As Season 2 opens, the clones are trying to gain their autonomy, and are willing to assert themselves in any way possible in order to do so. At one point in the premiere, Sarah angrily tells Rachel, a clone who is working with the Neolutionists, “Me and Kira are not your bloody subjects.” Later, Cosima, who is also a PhD biology student, insists that her blood samples must not fall into the hands of Dr. Leekie. “I do my own research first. This is my biology, it’s my decision,” she insists. What was mostly subtext in Season 1 is reaching the surface.

This fight for autonomy raises questions that look to the future, one in which human cloning is a reality, as co-creator Graeme Manson has discussed. (“The legal ramifications have yet to be fleshed out and tested,” he said in a recent interview.) But more striking, perhaps, is the way the show’s plot calls to mind debates we’ve been having for much longer about what it means for women to have control over their own bodies. Sarah, so far as we know, is the only clone who has produced a biological child, and Season 2 has been set up as a quest to find and keep her daughter safe now that Sarah knows she and the other clones have been patented. From the beginning, her daughter has been the single driving force behind every decision she makes, but she may not have any rights to her.

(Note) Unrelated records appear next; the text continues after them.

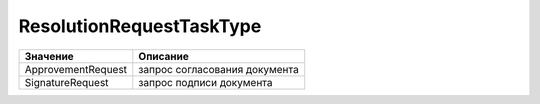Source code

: ResolutionRequestTaskType
=========================

================== =============================
Значение           Описание
================== =============================
ApprovementRequest запрос согласования документа
SignatureRequest   запрос подписи документа
================== =============================
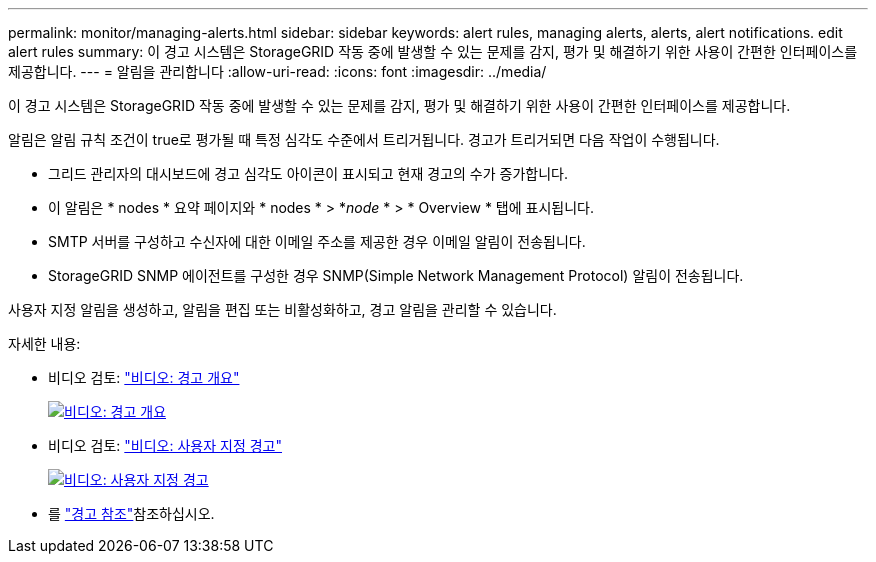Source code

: ---
permalink: monitor/managing-alerts.html 
sidebar: sidebar 
keywords: alert rules, managing alerts, alerts, alert notifications. edit alert rules 
summary: 이 경고 시스템은 StorageGRID 작동 중에 발생할 수 있는 문제를 감지, 평가 및 해결하기 위한 사용이 간편한 인터페이스를 제공합니다. 
---
= 알림을 관리합니다
:allow-uri-read: 
:icons: font
:imagesdir: ../media/


[role="lead"]
이 경고 시스템은 StorageGRID 작동 중에 발생할 수 있는 문제를 감지, 평가 및 해결하기 위한 사용이 간편한 인터페이스를 제공합니다.

알림은 알림 규칙 조건이 true로 평가될 때 특정 심각도 수준에서 트리거됩니다. 경고가 트리거되면 다음 작업이 수행됩니다.

* 그리드 관리자의 대시보드에 경고 심각도 아이콘이 표시되고 현재 경고의 수가 증가합니다.
* 이 알림은 * nodes * 요약 페이지와 * nodes * > *_node_ * > * Overview * 탭에 표시됩니다.
* SMTP 서버를 구성하고 수신자에 대한 이메일 주소를 제공한 경우 이메일 알림이 전송됩니다.
* StorageGRID SNMP 에이전트를 구성한 경우 SNMP(Simple Network Management Protocol) 알림이 전송됩니다.


사용자 지정 알림을 생성하고, 알림을 편집 또는 비활성화하고, 경고 알림을 관리할 수 있습니다.

자세한 내용:

* 비디오 검토: https://netapp.hosted.panopto.com/Panopto/Pages/Viewer.aspx?id=2eea81c5-8323-417f-b0a0-b1ff008506c1["비디오: 경고 개요"^]
+
[link=https://netapp.hosted.panopto.com/Panopto/Pages/Viewer.aspx?id=2eea81c5-8323-417f-b0a0-b1ff008506c1]
image::../media/video-screenshot-alert-overview-118.png[비디오: 경고 개요]

* 비디오 검토: https://netapp.hosted.panopto.com/Panopto/Pages/Viewer.aspx?id=54af90c4-9a38-4136-9621-b1ff008604a3["비디오: 사용자 지정 경고"^]
+
[link=https://netapp.hosted.panopto.com/Panopto/Pages/Viewer.aspx?id=54af90c4-9a38-4136-9621-b1ff008604a3]
image::../media/video-screenshot-alert-create-custom-118.png[비디오: 사용자 지정 경고]

* 를 link:alerts-reference.html["경고 참조"]참조하십시오.

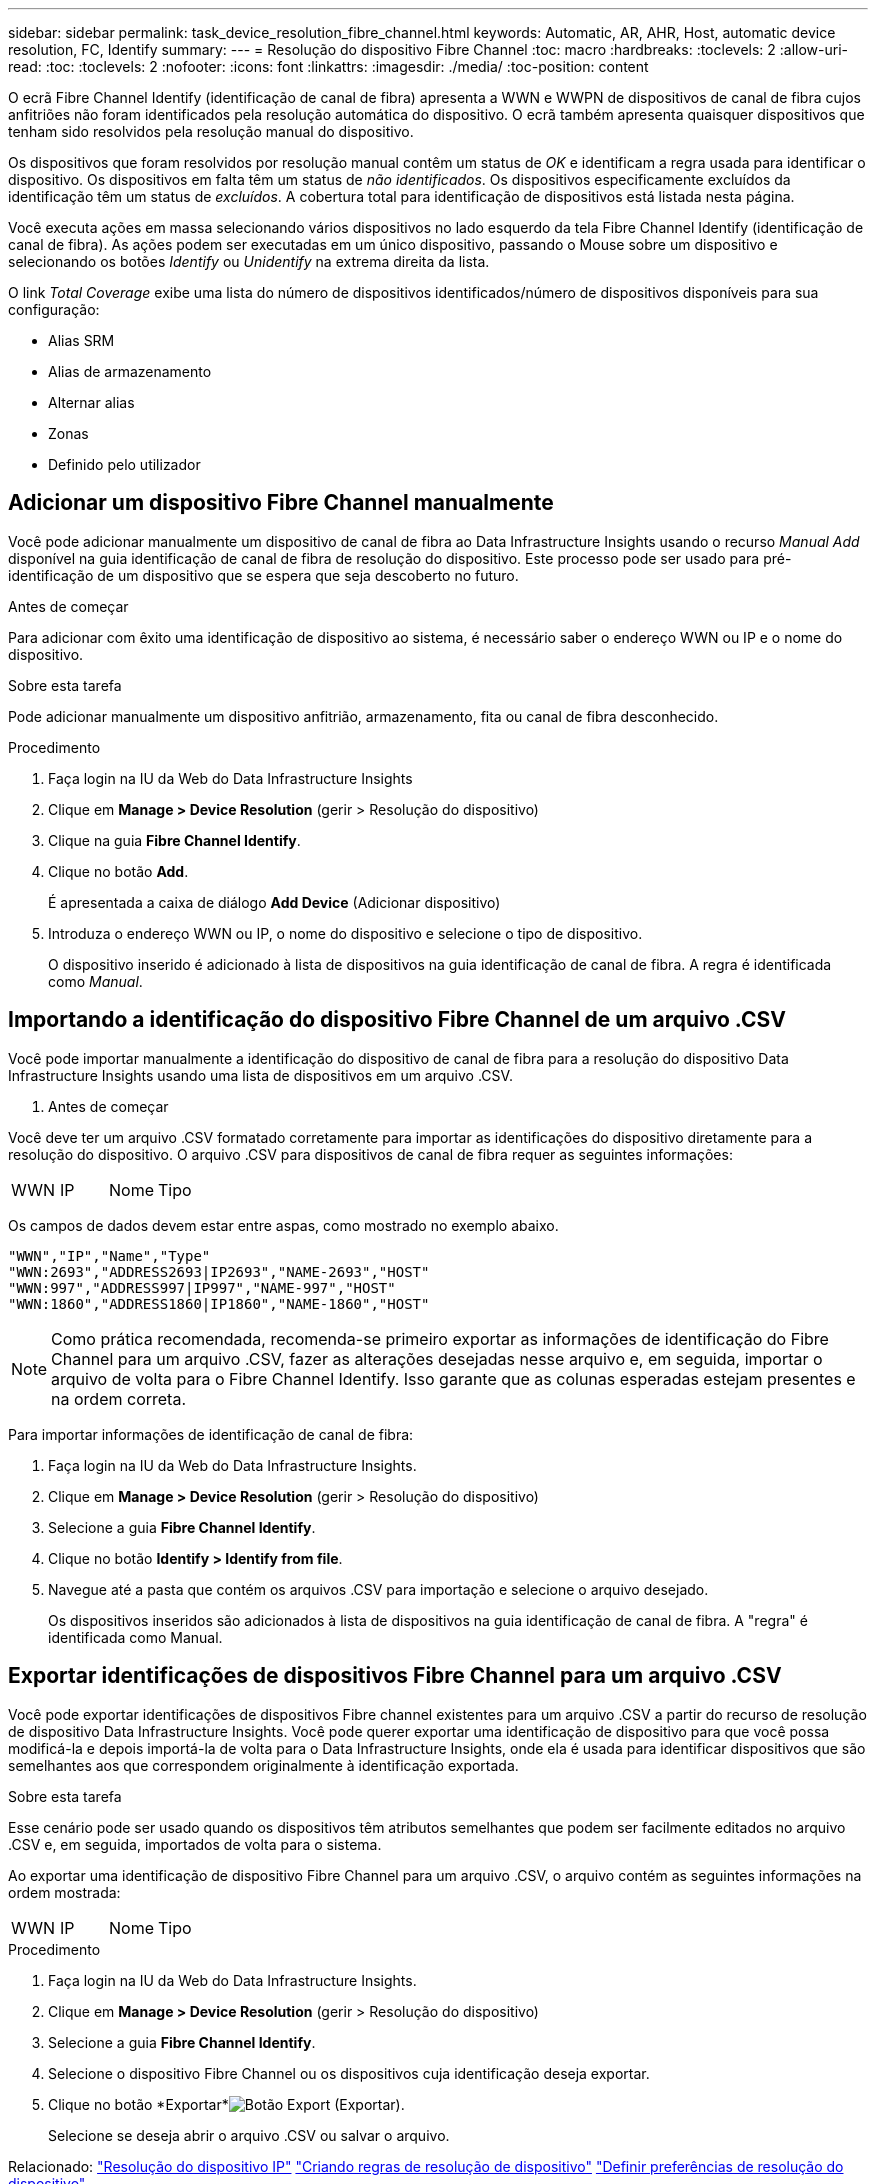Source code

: ---
sidebar: sidebar 
permalink: task_device_resolution_fibre_channel.html 
keywords: Automatic, AR, AHR, Host, automatic device resolution, FC, Identify 
summary:  
---
= Resolução do dispositivo Fibre Channel
:toc: macro
:hardbreaks:
:toclevels: 2
:allow-uri-read: 
:toc: 
:toclevels: 2
:nofooter: 
:icons: font
:linkattrs: 
:imagesdir: ./media/
:toc-position: content


[role="lead"]
O ecrã Fibre Channel Identify (identificação de canal de fibra) apresenta a WWN e WWPN de dispositivos de canal de fibra cujos anfitriões não foram identificados pela resolução automática do dispositivo. O ecrã também apresenta quaisquer dispositivos que tenham sido resolvidos pela resolução manual do dispositivo.

Os dispositivos que foram resolvidos por resolução manual contêm um status de _OK_ e identificam a regra usada para identificar o dispositivo. Os dispositivos em falta têm um status de _não identificados_. Os dispositivos especificamente excluídos da identificação têm um status de _excluídos_. A cobertura total para identificação de dispositivos está listada nesta página.

Você executa ações em massa selecionando vários dispositivos no lado esquerdo da tela Fibre Channel Identify (identificação de canal de fibra). As ações podem ser executadas em um único dispositivo, passando o Mouse sobre um dispositivo e selecionando os botões _Identify_ ou _Unidentify_ na extrema direita da lista.

O link _Total Coverage_ exibe uma lista do número de dispositivos identificados/número de dispositivos disponíveis para sua configuração:

* Alias SRM
* Alias de armazenamento
* Alternar alias
* Zonas
* Definido pelo utilizador




== Adicionar um dispositivo Fibre Channel manualmente

Você pode adicionar manualmente um dispositivo de canal de fibra ao Data Infrastructure Insights usando o recurso _Manual Add_ disponível na guia identificação de canal de fibra de resolução do dispositivo. Este processo pode ser usado para pré-identificação de um dispositivo que se espera que seja descoberto no futuro.

.Antes de começar
Para adicionar com êxito uma identificação de dispositivo ao sistema, é necessário saber o endereço WWN ou IP e o nome do dispositivo.

.Sobre esta tarefa
Pode adicionar manualmente um dispositivo anfitrião, armazenamento, fita ou canal de fibra desconhecido.

.Procedimento
. Faça login na IU da Web do Data Infrastructure Insights
. Clique em *Manage > Device Resolution* (gerir > Resolução do dispositivo)
. Clique na guia *Fibre Channel Identify*.
. Clique no botão *Add*.
+
É apresentada a caixa de diálogo *Add Device* (Adicionar dispositivo)

. Introduza o endereço WWN ou IP, o nome do dispositivo e selecione o tipo de dispositivo.
+
O dispositivo inserido é adicionado à lista de dispositivos na guia identificação de canal de fibra. A regra é identificada como _Manual_.





== Importando a identificação do dispositivo Fibre Channel de um arquivo .CSV

Você pode importar manualmente a identificação do dispositivo de canal de fibra para a resolução do dispositivo Data Infrastructure Insights usando uma lista de dispositivos em um arquivo .CSV.

. Antes de começar


Você deve ter um arquivo .CSV formatado corretamente para importar as identificações do dispositivo diretamente para a resolução do dispositivo. O arquivo .CSV para dispositivos de canal de fibra requer as seguintes informações:

|===


| WWN | IP | Nome | Tipo 
|===
Os campos de dados devem estar entre aspas, como mostrado no exemplo abaixo.

....
"WWN","IP","Name","Type"
"WWN:2693","ADDRESS2693|IP2693","NAME-2693","HOST"
"WWN:997","ADDRESS997|IP997","NAME-997","HOST"
"WWN:1860","ADDRESS1860|IP1860","NAME-1860","HOST"
....

NOTE: Como prática recomendada, recomenda-se primeiro exportar as informações de identificação do Fibre Channel para um arquivo .CSV, fazer as alterações desejadas nesse arquivo e, em seguida, importar o arquivo de volta para o Fibre Channel Identify. Isso garante que as colunas esperadas estejam presentes e na ordem correta.

Para importar informações de identificação de canal de fibra:

. Faça login na IU da Web do Data Infrastructure Insights.
. Clique em *Manage > Device Resolution* (gerir > Resolução do dispositivo)
. Selecione a guia *Fibre Channel Identify*.
. Clique no botão *Identify > Identify from file*.
. Navegue até a pasta que contém os arquivos .CSV para importação e selecione o arquivo desejado.
+
Os dispositivos inseridos são adicionados à lista de dispositivos na guia identificação de canal de fibra. A "regra" é identificada como Manual.





== Exportar identificações de dispositivos Fibre Channel para um arquivo .CSV

Você pode exportar identificações de dispositivos Fibre channel existentes para um arquivo .CSV a partir do recurso de resolução de dispositivo Data Infrastructure Insights. Você pode querer exportar uma identificação de dispositivo para que você possa modificá-la e depois importá-la de volta para o Data Infrastructure Insights, onde ela é usada para identificar dispositivos que são semelhantes aos que correspondem originalmente à identificação exportada.

.Sobre esta tarefa
Esse cenário pode ser usado quando os dispositivos têm atributos semelhantes que podem ser facilmente editados no arquivo .CSV e, em seguida, importados de volta para o sistema.

Ao exportar uma identificação de dispositivo Fibre Channel para um arquivo .CSV, o arquivo contém as seguintes informações na ordem mostrada:

|===


| WWN | IP | Nome | Tipo 
|===
.Procedimento
. Faça login na IU da Web do Data Infrastructure Insights.
. Clique em *Manage > Device Resolution* (gerir > Resolução do dispositivo)
. Selecione a guia *Fibre Channel Identify*.
. Selecione o dispositivo Fibre Channel ou os dispositivos cuja identificação deseja exportar.
. Clique no botão *Exportar*image:ExportButton.png["Botão Export (Exportar)"].
+
Selecione se deseja abrir o arquivo .CSV ou salvar o arquivo.



Relacionado: link:task_device_resolution_ip.html["Resolução do dispositivo IP"] link:task_device_resolution_rules.html["Criando regras de resolução de dispositivo"] link:task_device_resolution_preferences.html["Definir preferências de resolução do dispositivo"]
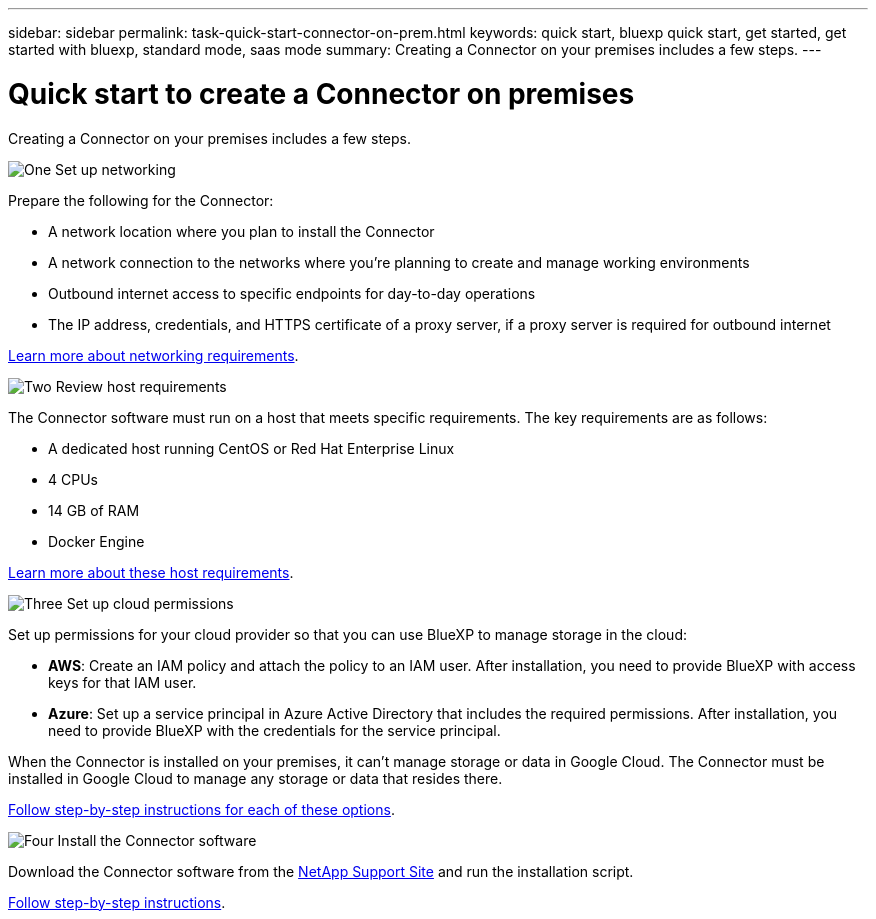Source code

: ---
sidebar: sidebar
permalink: task-quick-start-connector-on-prem.html
keywords: quick start, bluexp quick start, get started, get started with bluexp, standard mode, saas mode
summary: Creating a Connector on your premises includes a few steps.
---

= Quick start to create a Connector on premises
:hardbreaks:
:nofooter:
:icons: font
:linkattrs:
:imagesdir: ./media/

[.lead]
Creating a Connector on your premises includes a few steps.

.image:https://raw.githubusercontent.com/NetAppDocs/common/main/media/number-1.png[One] Set up networking

[role="quick-margin-para"]
Prepare the following for the Connector:

[role="quick-margin-list"]
* A network location where you plan to install the Connector
* A network connection to the networks where you're planning to create and manage working environments
* Outbound internet access to specific endpoints for day-to-day operations
* The IP address, credentials, and HTTPS certificate of a proxy server, if a proxy server is required for outbound internet

[role="quick-margin-para"]
link:task-set-up-networking-on-prem.html[Learn more about networking requirements].

.image:https://raw.githubusercontent.com/NetAppDocs/common/main/media/number-2.png[Two] Review host requirements

[role="quick-margin-para"]
The Connector software must run on a host that meets specific requirements. The key requirements are as follows:

[role="quick-margin-list"]
* A dedicated host running CentOS or Red Hat Enterprise Linux
* 4 CPUs
* 14 GB of RAM
* Docker Engine

[role="quick-margin-para"]
link:reference-host-requirements-on-prem.html[Learn more about these host requirements].

.image:https://raw.githubusercontent.com/NetAppDocs/common/main/media/number-3.png[Three] Set up cloud permissions

[role="quick-margin-para"]
Set up permissions for your cloud provider so that you can use BlueXP to manage storage in the cloud:

[role="quick-margin-list"]
* *AWS*: Create an IAM policy and attach the policy to an IAM user. After installation, you need to provide BlueXP with access keys for that IAM user. 

* *Azure*: Set up a service principal in Azure Active Directory that includes the required permissions. After installation, you need to provide BlueXP with the credentials for the service principal.

[role="quick-margin-para"]
When the Connector is installed on your premises, it can't manage storage or data in Google Cloud. The Connector must be installed in Google Cloud to manage any storage or data that resides there.

[role="quick-margin-para"]
link:task-set-up-permissions-on-prem.html[Follow step-by-step instructions for each of these options].

.image:https://raw.githubusercontent.com/NetAppDocs/common/main/media/number-4.png[Four] Install the Connector software

[role="quick-margin-para"]
Download the Connector software from the https://mysupport.netapp.com/site/products/all/details/cloud-manager/downloads-tab[NetApp Support Site] and run the installation script.

[role="quick-margin-para"]
link:task-install-connector-on-prem.html[Follow step-by-step instructions].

And the show also engages with the recently reignited discussion of women and confidence. Is the so-called confidence gap between men and women linked to biology, or is it a matter of how boys and girls are treated as children? Can it all be chalked up to flat-out sexism and pervasive institutional barriers? As Jessica Roake has argued, the straight male characters of Orphan Black are “just big lumps whose function is to get in the way of the clones’ progress. They aggravate, bully, and push their weight around in typically macho fashion.” So the show’s take on that topic is, I think, pretty clear.

As the forces working against the clones continue to multiply in Season 2—particularly within the Proletheans—it appears that each clone’s storyline will become increasingly interwined with these issues. We learned in the finale, for instance, that it’s Alison’s own husband, Donnie—and not her now-deceased ex-friend Aynsley—who is monitoring her on Dr. Leekie’s behalf. Once she realizes this, she’ll be forced to try yet again to regain control of her adopted children (not to mention her own life). And the preview for next week’s episode suggests that Cosima will get even closer to working with the Dyad Institute, in hopes of uncovering more information about Leekie’s plans for the clones. These are promising developments—as others have noted, it’s extremely rare on television to see not just one strong example of a woman acting with a full sense of agency, but multiple, varied ones in a single series.

But what makes the show not only entertaining but fascinating is that it doesn’t just put female characters front and center—it also engages with serious problems specific to them. As new adversaries—and more complicated angles to these various debates—arise, it will be great fun to follow along and see how much deeper Manson and co-creator John Fawcett are willing to go.